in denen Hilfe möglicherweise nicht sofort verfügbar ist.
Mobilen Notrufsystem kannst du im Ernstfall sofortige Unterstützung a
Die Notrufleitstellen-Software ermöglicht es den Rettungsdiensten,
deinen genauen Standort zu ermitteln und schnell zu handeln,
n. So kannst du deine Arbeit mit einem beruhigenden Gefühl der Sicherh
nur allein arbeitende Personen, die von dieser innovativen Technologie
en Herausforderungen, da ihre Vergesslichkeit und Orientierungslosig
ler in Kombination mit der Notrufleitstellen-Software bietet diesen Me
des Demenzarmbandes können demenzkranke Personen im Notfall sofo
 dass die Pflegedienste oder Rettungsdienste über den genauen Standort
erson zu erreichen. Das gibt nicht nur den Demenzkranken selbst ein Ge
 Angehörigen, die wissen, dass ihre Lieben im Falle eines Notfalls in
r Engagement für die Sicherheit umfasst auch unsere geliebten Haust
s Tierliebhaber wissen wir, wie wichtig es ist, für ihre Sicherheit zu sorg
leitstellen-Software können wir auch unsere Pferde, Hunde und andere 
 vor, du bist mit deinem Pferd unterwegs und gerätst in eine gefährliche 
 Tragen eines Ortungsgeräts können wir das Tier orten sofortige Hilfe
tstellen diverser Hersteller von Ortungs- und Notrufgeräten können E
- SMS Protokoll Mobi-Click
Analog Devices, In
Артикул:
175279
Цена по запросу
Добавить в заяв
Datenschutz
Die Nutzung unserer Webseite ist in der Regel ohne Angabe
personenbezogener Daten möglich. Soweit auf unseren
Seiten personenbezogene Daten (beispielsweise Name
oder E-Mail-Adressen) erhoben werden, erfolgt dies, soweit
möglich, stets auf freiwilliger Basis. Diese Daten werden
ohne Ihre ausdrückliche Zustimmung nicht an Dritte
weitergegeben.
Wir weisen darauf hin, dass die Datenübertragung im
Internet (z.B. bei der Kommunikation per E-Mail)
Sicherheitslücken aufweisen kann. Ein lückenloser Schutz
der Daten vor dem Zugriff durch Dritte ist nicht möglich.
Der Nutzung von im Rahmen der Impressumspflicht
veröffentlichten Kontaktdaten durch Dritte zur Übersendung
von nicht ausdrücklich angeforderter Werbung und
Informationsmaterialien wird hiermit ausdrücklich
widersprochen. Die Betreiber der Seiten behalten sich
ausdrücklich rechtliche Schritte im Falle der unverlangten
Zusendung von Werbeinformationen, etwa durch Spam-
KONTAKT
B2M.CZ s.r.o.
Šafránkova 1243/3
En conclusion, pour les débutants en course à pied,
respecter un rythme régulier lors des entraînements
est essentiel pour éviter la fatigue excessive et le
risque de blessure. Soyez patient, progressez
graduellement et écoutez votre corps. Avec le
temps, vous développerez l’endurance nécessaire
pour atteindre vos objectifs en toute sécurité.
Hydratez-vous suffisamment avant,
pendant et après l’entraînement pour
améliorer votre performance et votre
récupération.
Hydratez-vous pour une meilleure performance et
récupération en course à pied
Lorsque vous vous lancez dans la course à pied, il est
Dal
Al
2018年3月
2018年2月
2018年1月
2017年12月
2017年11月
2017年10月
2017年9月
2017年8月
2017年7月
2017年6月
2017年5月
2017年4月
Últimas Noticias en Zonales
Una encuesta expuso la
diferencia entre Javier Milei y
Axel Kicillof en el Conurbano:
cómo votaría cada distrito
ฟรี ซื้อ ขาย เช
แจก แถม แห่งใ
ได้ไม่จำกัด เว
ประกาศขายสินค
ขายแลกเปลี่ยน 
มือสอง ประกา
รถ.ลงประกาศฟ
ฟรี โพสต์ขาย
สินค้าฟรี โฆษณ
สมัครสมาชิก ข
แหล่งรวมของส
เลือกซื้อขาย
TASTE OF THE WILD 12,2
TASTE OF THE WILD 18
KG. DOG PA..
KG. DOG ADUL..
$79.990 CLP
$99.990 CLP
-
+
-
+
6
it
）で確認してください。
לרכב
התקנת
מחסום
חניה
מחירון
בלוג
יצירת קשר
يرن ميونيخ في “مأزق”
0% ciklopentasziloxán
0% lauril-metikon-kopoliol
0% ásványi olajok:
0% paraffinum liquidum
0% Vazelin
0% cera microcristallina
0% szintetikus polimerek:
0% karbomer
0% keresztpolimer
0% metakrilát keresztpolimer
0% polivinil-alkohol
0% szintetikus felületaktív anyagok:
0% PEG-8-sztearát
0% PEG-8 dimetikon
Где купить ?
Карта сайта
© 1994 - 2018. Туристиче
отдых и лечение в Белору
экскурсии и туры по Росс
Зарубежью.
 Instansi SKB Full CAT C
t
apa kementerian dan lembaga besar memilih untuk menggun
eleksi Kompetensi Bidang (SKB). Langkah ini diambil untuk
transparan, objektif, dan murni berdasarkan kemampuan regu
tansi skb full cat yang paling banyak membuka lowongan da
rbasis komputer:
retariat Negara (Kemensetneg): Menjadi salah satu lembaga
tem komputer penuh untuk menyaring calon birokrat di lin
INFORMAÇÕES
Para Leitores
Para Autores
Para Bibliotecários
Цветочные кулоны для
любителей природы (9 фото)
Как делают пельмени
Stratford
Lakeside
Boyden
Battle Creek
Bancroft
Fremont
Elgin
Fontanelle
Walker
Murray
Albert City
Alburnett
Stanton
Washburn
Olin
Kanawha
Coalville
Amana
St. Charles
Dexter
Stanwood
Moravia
• • •
▶ **What you have to do**: Return the text of every record above line for line, keeping each character, word and line break unchanged.

▶ **Solution for this exercise**:
in denen Hilfe möglicherweise nicht sofort verfügbar ist.
Mobilen Notrufsystem kannst du im Ernstfall sofortige Unterstützung a
Die Notrufleitstellen-Software ermöglicht es den Rettungsdiensten,
deinen genauen Standort zu ermitteln und schnell zu handeln,
n. So kannst du deine Arbeit mit einem beruhigenden Gefühl der Sicherh
nur allein arbeitende Personen, die von dieser innovativen Technologie
en Herausforderungen, da ihre Vergesslichkeit und Orientierungslosig
ler in Kombination mit der Notrufleitstellen-Software bietet diesen Me
des Demenzarmbandes können demenzkranke Personen im Notfall sofo
 dass die Pflegedienste oder Rettungsdienste über den genauen Standort
erson zu erreichen. Das gibt nicht nur den Demenzkranken selbst ein Ge
 Angehörigen, die wissen, dass ihre Lieben im Falle eines Notfalls in
r Engagement für die Sicherheit umfasst auch unsere geliebten Haust
s Tierliebhaber wissen wir, wie wichtig es ist, für ihre Sicherheit zu sorg
leitstellen-Software können wir auch unsere Pferde, Hunde und andere 
 vor, du bist mit deinem Pferd unterwegs und gerätst in eine gefährliche 
 Tragen eines Ortungsgeräts können wir das Tier orten sofortige Hilfe
tstellen diverser Hersteller von Ortungs- und Notrufgeräten können E
- SMS Protokoll Mobi-Click
Analog Devices, In
Артикул:
175279
Цена по запросу
Добавить в заяв
Datenschutz
Die Nutzung unserer Webseite ist in der Regel ohne Angabe
personenbezogener Daten möglich. Soweit auf unseren
Seiten personenbezogene Daten (beispielsweise Name
oder E-Mail-Adressen) erhoben werden, erfolgt dies, soweit
möglich, stets auf freiwilliger Basis. Diese Daten werden
ohne Ihre ausdrückliche Zustimmung nicht an Dritte
weitergegeben.
Wir weisen darauf hin, dass die Datenübertragung im
Internet (z.B. bei der Kommunikation per E-Mail)
Sicherheitslücken aufweisen kann. Ein lückenloser Schutz
der Daten vor dem Zugriff durch Dritte ist nicht möglich.
Der Nutzung von im Rahmen der Impressumspflicht
veröffentlichten Kontaktdaten durch Dritte zur Übersendung
von nicht ausdrücklich angeforderter Werbung und
Informationsmaterialien wird hiermit ausdrücklich
widersprochen. Die Betreiber der Seiten behalten sich
ausdrücklich rechtliche Schritte im Falle der unverlangten
Zusendung von Werbeinformationen, etwa durch Spam-
KONTAKT
B2M.CZ s.r.o.
Šafránkova 1243/3
En conclusion, pour les débutants en course à pied,
respecter un rythme régulier lors des entraînements
est essentiel pour éviter la fatigue excessive et le
risque de blessure. Soyez patient, progressez
graduellement et écoutez votre corps. Avec le
temps, vous développerez l’endurance nécessaire
pour atteindre vos objectifs en toute sécurité.
Hydratez-vous suffisamment avant,
pendant et après l’entraînement pour
améliorer votre performance et votre
récupération.
Hydratez-vous pour une meilleure performance et
récupération en course à pied
Lorsque vous vous lancez dans la course à pied, il est
Dal
Al
2018年3月
2018年2月
2018年1月
2017年12月
2017年11月
2017年10月
2017年9月
2017年8月
2017年7月
2017年6月
2017年5月
2017年4月
Últimas Noticias en Zonales
Una encuesta expuso la
diferencia entre Javier Milei y
Axel Kicillof en el Conurbano:
cómo votaría cada distrito
ฟรี ซื้อ ขาย เช
แจก แถม แห่งใ
ได้ไม่จำกัด เว
ประกาศขายสินค
ขายแลกเปลี่ยน 
มือสอง ประกา
รถ.ลงประกาศฟ
ฟรี โพสต์ขาย
สินค้าฟรี โฆษณ
สมัครสมาชิก ข
แหล่งรวมของส
เลือกซื้อขาย
TASTE OF THE WILD 12,2
TASTE OF THE WILD 18
KG. DOG PA..
KG. DOG ADUL..
$79.990 CLP
$99.990 CLP
-
+
-
+
6
it
）で確認してください。
לרכב
התקנת
מחסום
חניה
מחירון
בלוג
יצירת קשר
يرن ميونيخ في “مأزق”
0% ciklopentasziloxán
0% lauril-metikon-kopoliol
0% ásványi olajok:
0% paraffinum liquidum
0% Vazelin
0% cera microcristallina
0% szintetikus polimerek:
0% karbomer
0% keresztpolimer
0% metakrilát keresztpolimer
0% polivinil-alkohol
0% szintetikus felületaktív anyagok:
0% PEG-8-sztearát
0% PEG-8 dimetikon
Где купить ?
Карта сайта
© 1994 - 2018. Туристиче
отдых и лечение в Белору
экскурсии и туры по Росс
Зарубежью.
 Instansi SKB Full CAT C
t
apa kementerian dan lembaga besar memilih untuk menggun
eleksi Kompetensi Bidang (SKB). Langkah ini diambil untuk
transparan, objektif, dan murni berdasarkan kemampuan regu
tansi skb full cat yang paling banyak membuka lowongan da
rbasis komputer:
retariat Negara (Kemensetneg): Menjadi salah satu lembaga
tem komputer penuh untuk menyaring calon birokrat di lin
INFORMAÇÕES
Para Leitores
Para Autores
Para Bibliotecários
Цветочные кулоны для
любителей природы (9 фото)
Как делают пельмени
Stratford
Lakeside
Boyden
Battle Creek
Bancroft
Fremont
Elgin
Fontanelle
Walker
Murray
Albert City
Alburnett
Stanton
Washburn
Olin
Kanawha
Coalville
Amana
St. Charles
Dexter
Stanwood
Moravia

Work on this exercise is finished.